RLFSeg uses Rectified Flow to directly map images to segmentation masks, avoiding diffusion models' noise-denoise process, achieving superior zero-shot performance (e.g., 5.1% mIoU gain over diffusion-based methods on unseen datasets) and high accuracy with single-step inference.
Text-based image segmentation aims to delineate object boundaries within an image from text prompts, offering higher flexibility and broader application scope compared to traditional fixed-category segmentation tasks. Recent studies have shown that diffusion models (e.g., Stable Diffusion) can provide rich multimodal semantic features, leading to studies of using diffusion models as feature extractors for segmentation tasks. Such methods, however, inherit the generative natures of diffusion models that are harmful to discriminative segmentation tasks.
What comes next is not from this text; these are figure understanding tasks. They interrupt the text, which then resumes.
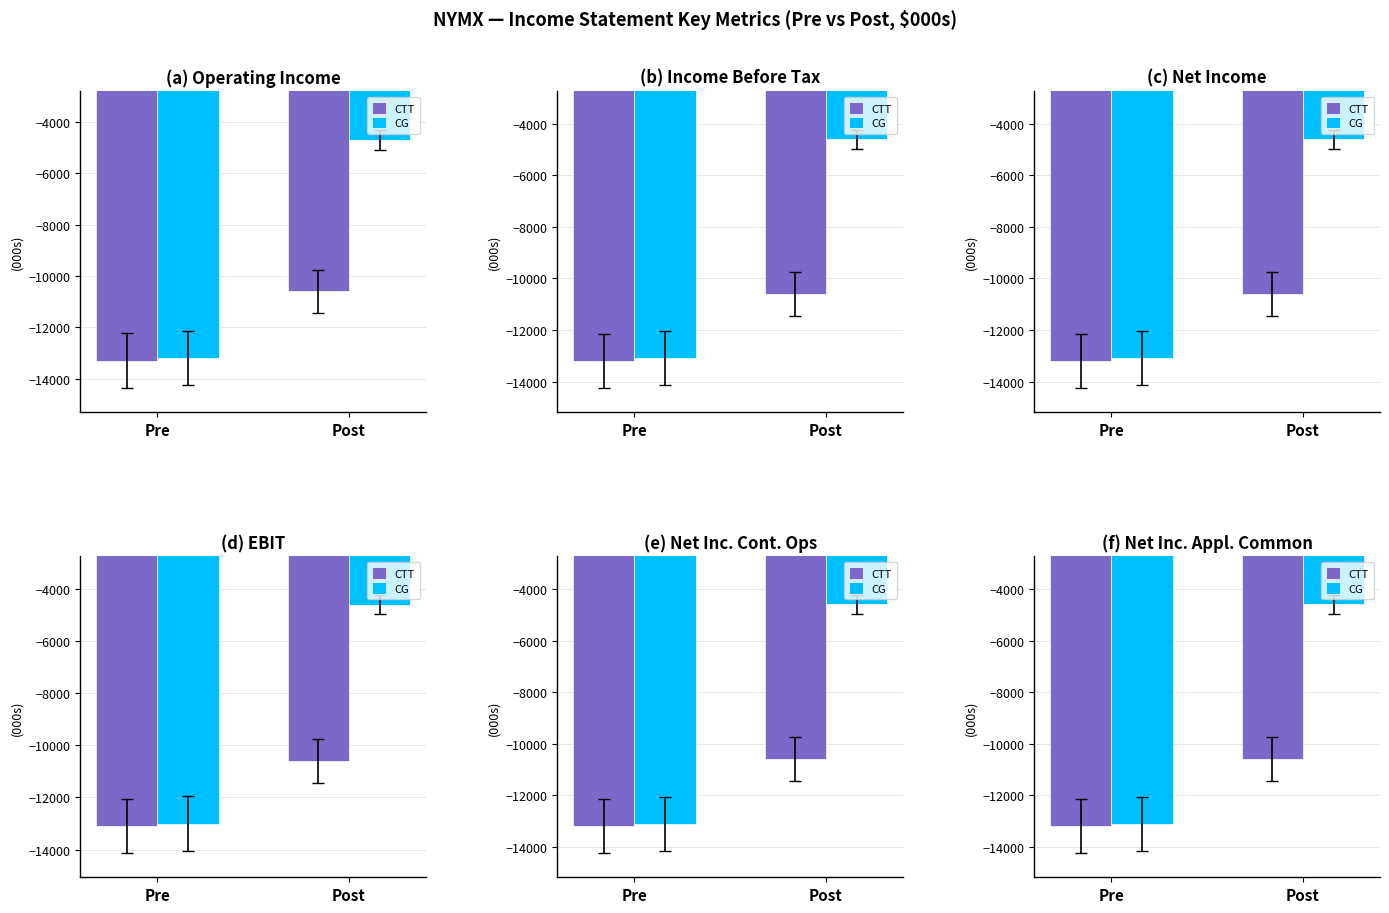

What is the total value across all series at Pre?

-26300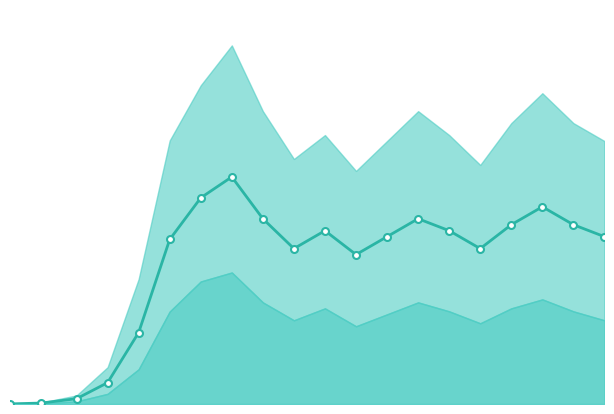

How many series are shown in this chart?

1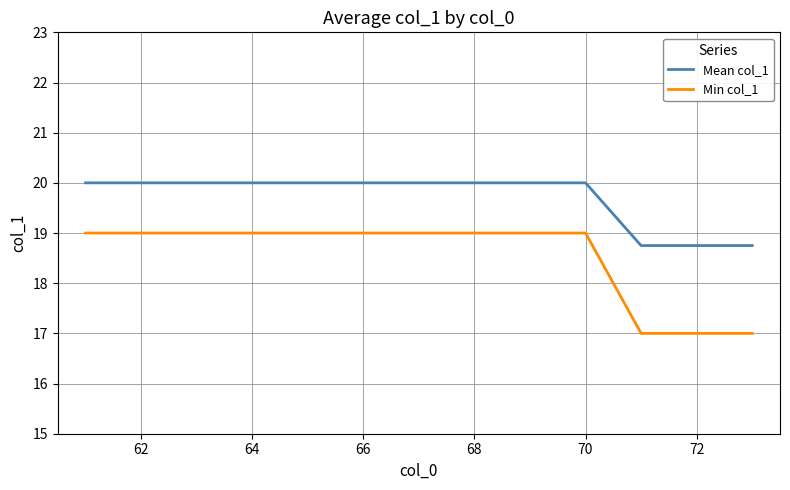

Does the chart have visible grid lines?

Yes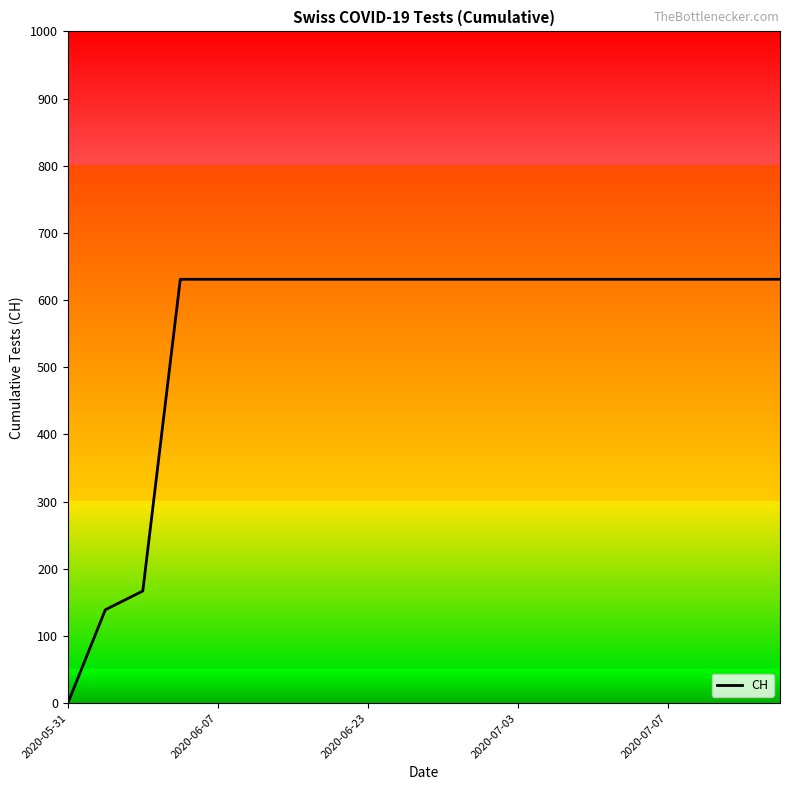

What is the maximum value shown in the chart?

631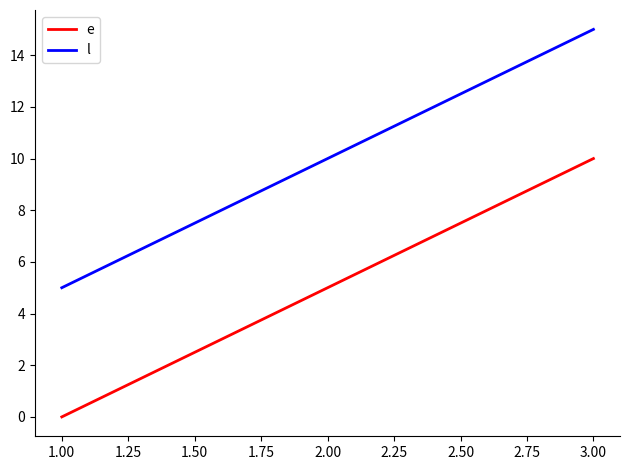

At which category is the sum across all series the highest?

3.00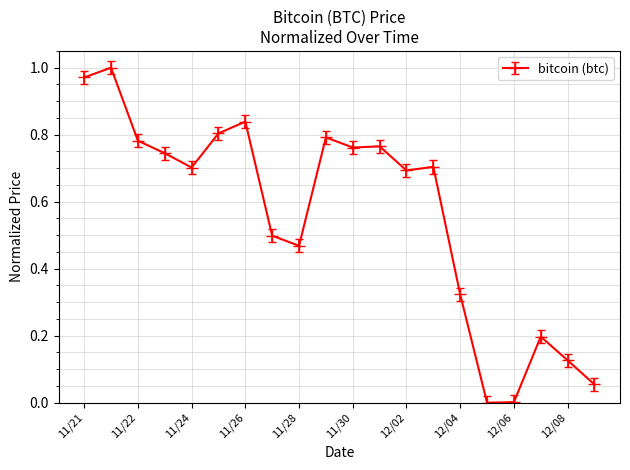

True or false: there are more than 1 points higher than both neighbors.

True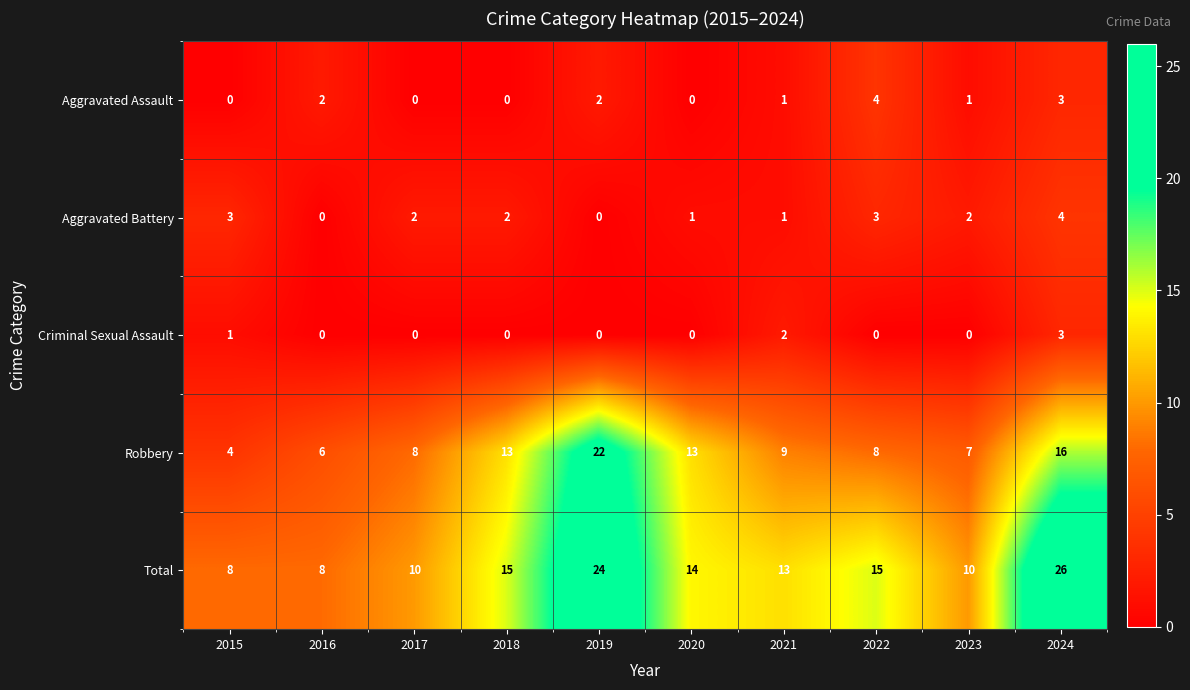

The value of Aggravated Assault at 2019 is 2. True or false?

True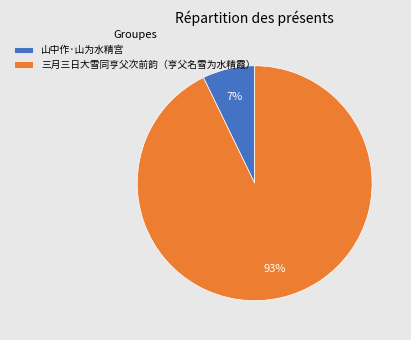

To the nearest percent, what is the difference between the largest and smallest slice percentages?

86%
In response, we propose RLFSeg, a novel framework that leverages Rectified Flow to learn direct mapping from the image to the segmentation mask within the latent space. The model is thus freed from the noise-denoise process and the need to optimize the time step of diffusion models, resulting in substantially better performance than previous diffusion-based methods, especially on zero-shot scenarios. By introducing label refinement and an Adaptive One-Step Sampling strategy, the model achieves higher accuracy even on a single inference step. The framework redirects a pretrained generative model to the discriminative segmentation task with zero modification to model structure, thus reveals promising application potential and significant research value.